TASK GOAL =>
Skip the pictures. Repeat everything else in the records word for word.

RECORDS SHOWN =>

----

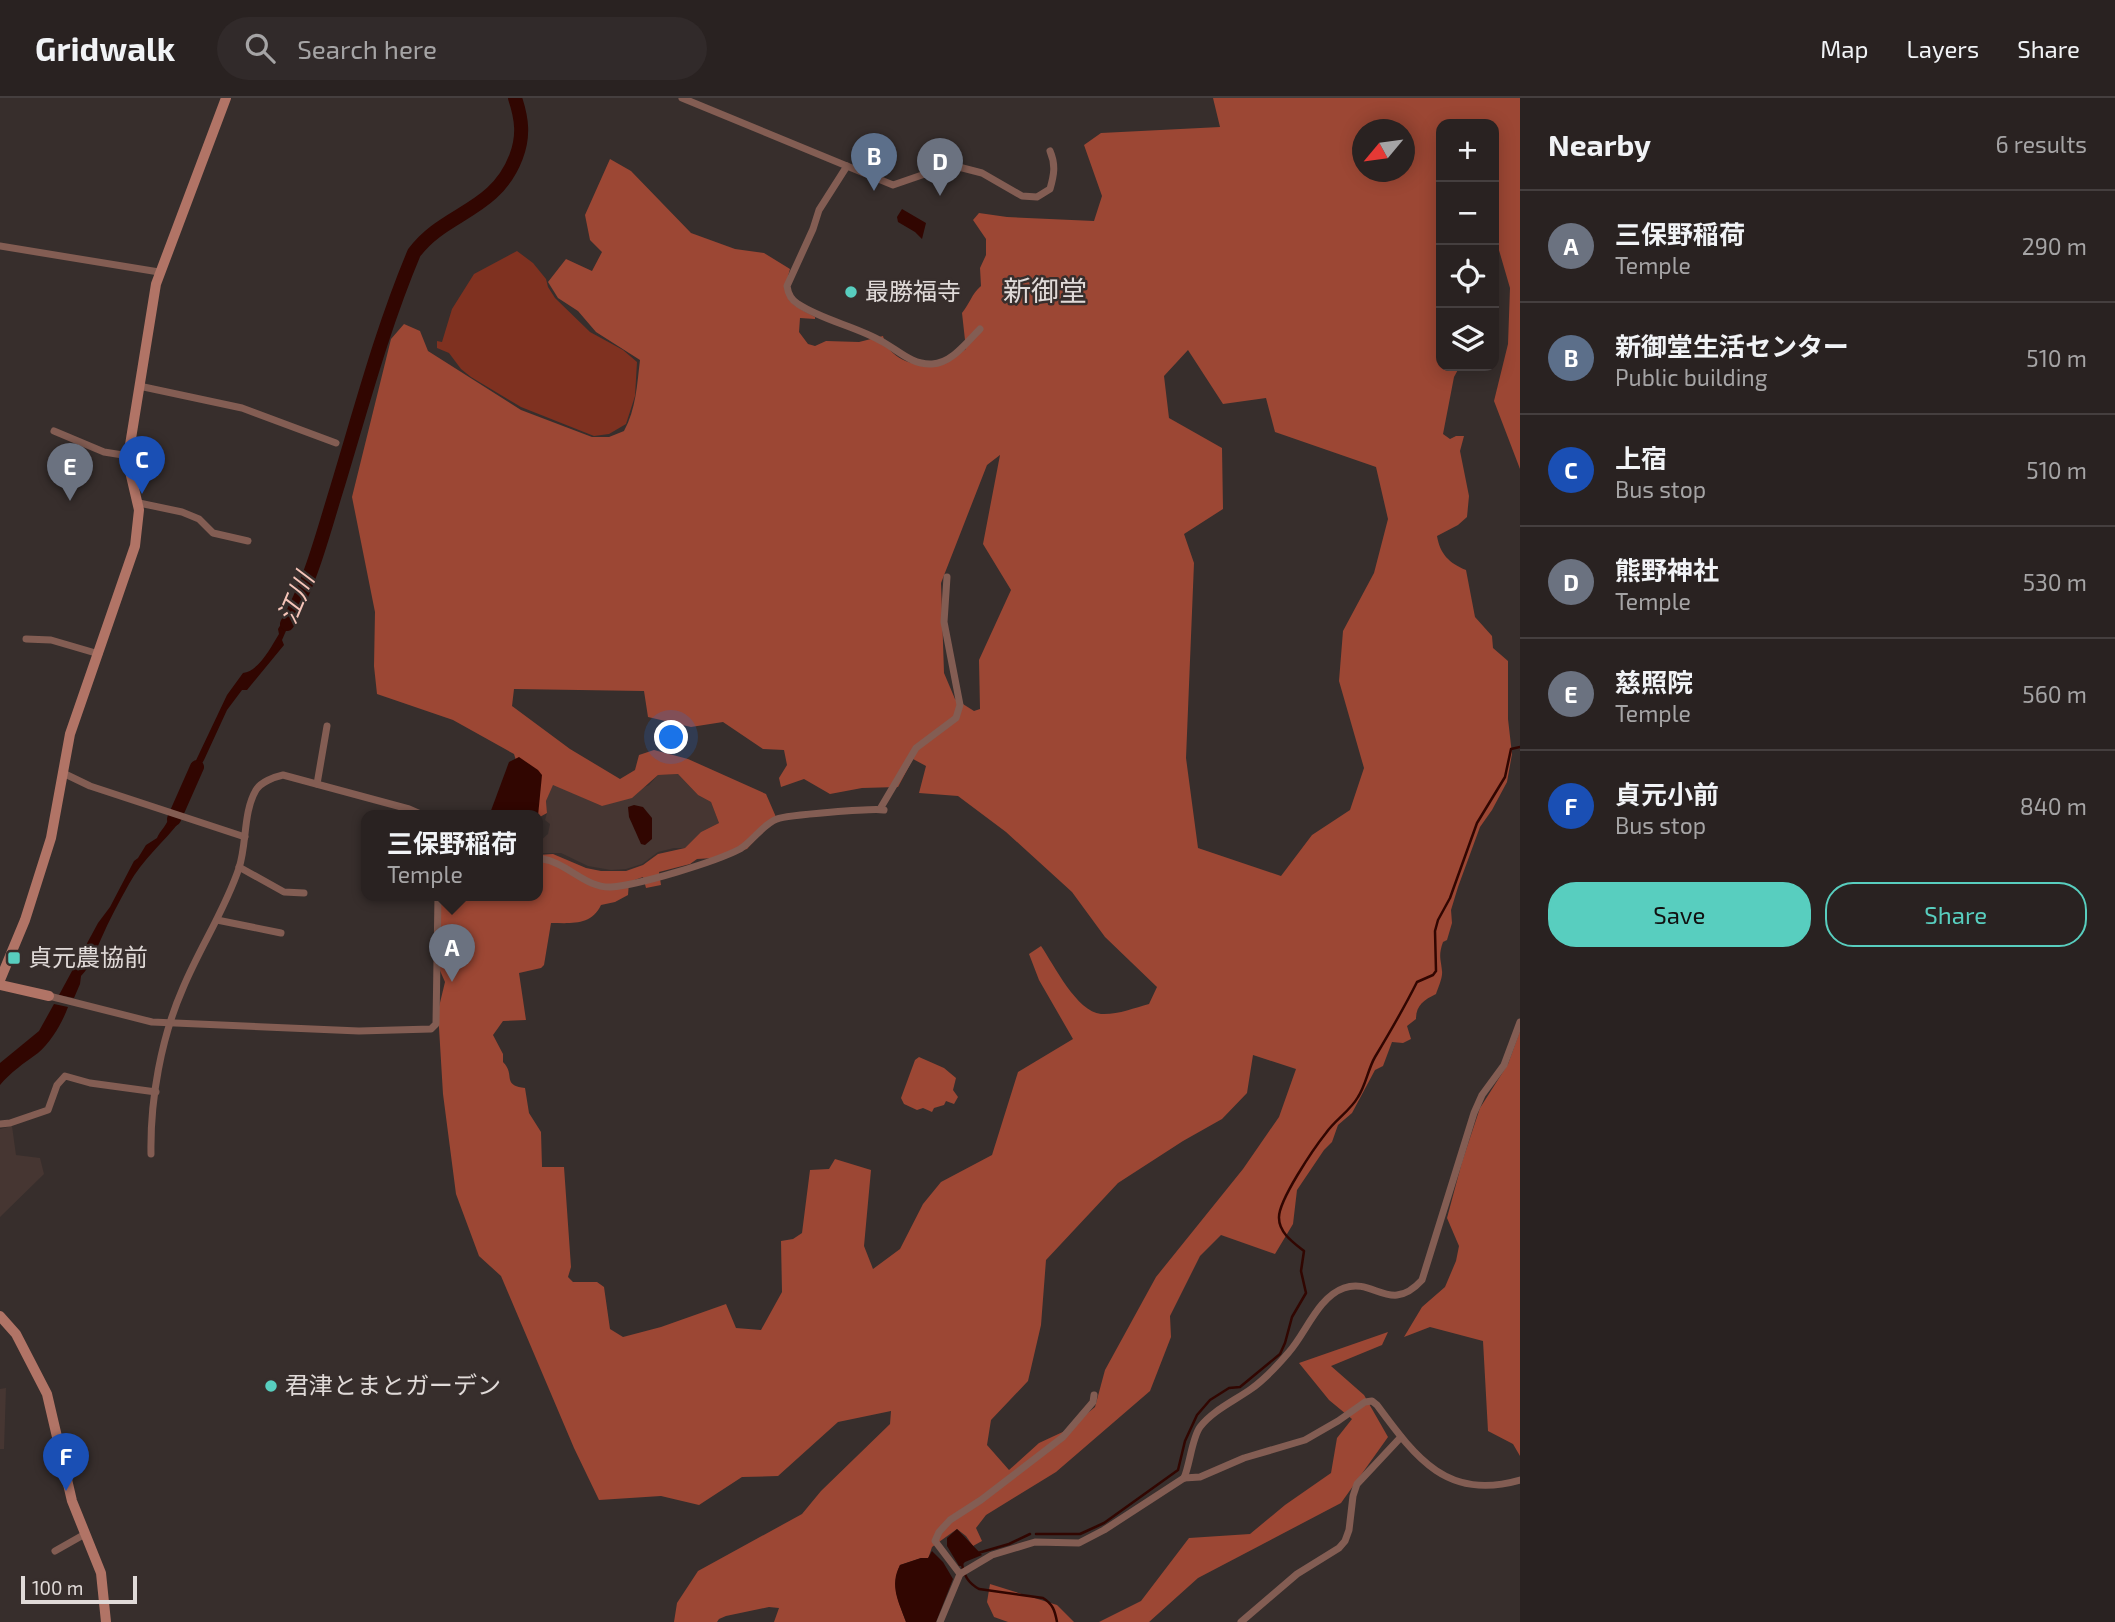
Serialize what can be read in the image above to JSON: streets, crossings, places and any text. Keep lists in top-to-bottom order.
{
  "districts": ["新御堂"],
  "water": ["江川"],
  "places": {
    "other": ["最勝福寺", "君津とまとガーデン"],
    "transit": ["貞元農協前"]
  },
  "scale_bar": "100 m",
  "north": "bottom left",
  "page": {
    "header": "Gridwalk",
    "search": "Search here",
    "nav": ["Map", "Layers", "Share"],
    "heading": ["Nearby", "6 results"],
    "map_buttons": ["+", "−"],
    "pins": [
      "B",
      "D",
      "C",
      "E",
      "A",
      "F"
    ],
    "list": [
      {
        "mark": "A",
        "name": "三保野稲荷",
        "note": "Temple",
        "value": "290 m"
      },
      {
        "mark": "B",
        "name": "新御堂生活センター",
        "note": "Public building",
        "value": "510 m"
      },
      {
        "mark": "C",
        "name": "上宿",
        "note": "Bus stop",
        "value": "510 m"
      },
      {
        "mark": "D",
        "name": "熊野神社",
        "note": "Temple",
        "value": "530 m"
      },
      {
        "mark": "E",
        "name": "慈照院",
        "note": "Temple",
        "value": "560 m"
      },
      {
        "mark": "F",
        "name": "貞元小前",
        "note": "Bus stop",
        "value": "840 m"
      }
    ],
    "popup": ["三保野稲荷", "Temple"],
    "buttons": ["Save", "Share"],
    "scale": "100 m"
  }
}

----

RESPONSE TO THIS EXERCISE =>
Serialize what can be read in the image above to JSON: streets, crossings, places and any text. Keep lists in top-to-bottom order.
{
  "districts": ["新御堂"],
  "water": ["江川"],
  "places": {
    "other": ["最勝福寺", "君津とまとガーデン"],
    "transit": ["貞元農協前"]
  },
  "scale_bar": "100 m",
  "north": "bottom left",
  "page": {
    "header": "Gridwalk",
    "search": "Search here",
    "nav": ["Map", "Layers", "Share"],
    "heading": ["Nearby", "6 results"],
    "map_buttons": ["+", "−"],
    "pins": [
      "B",
      "D",
      "C",
      "E",
      "A",
      "F"
    ],
    "list": [
      {
        "mark": "A",
        "name": "三保野稲荷",
        "note": "Temple",
        "value": "290 m"
      },
      {
        "mark": "B",
        "name": "新御堂生活センター",
        "note": "Public building",
        "value": "510 m"
      },
      {
        "mark": "C",
        "name": "上宿",
        "note": "Bus stop",
        "value": "510 m"
      },
      {
        "mark": "D",
        "name": "熊野神社",
        "note": "Temple",
        "value": "530 m"
      },
      {
        "mark": "E",
        "name": "慈照院",
        "note": "Temple",
        "value": "560 m"
      },
      {
        "mark": "F",
        "name": "貞元小前",
        "note": "Bus stop",
        "value": "840 m"
      }
    ],
    "popup": ["三保野稲荷", "Temple"],
    "buttons": ["Save", "Share"],
    "scale": "100 m"
  }
}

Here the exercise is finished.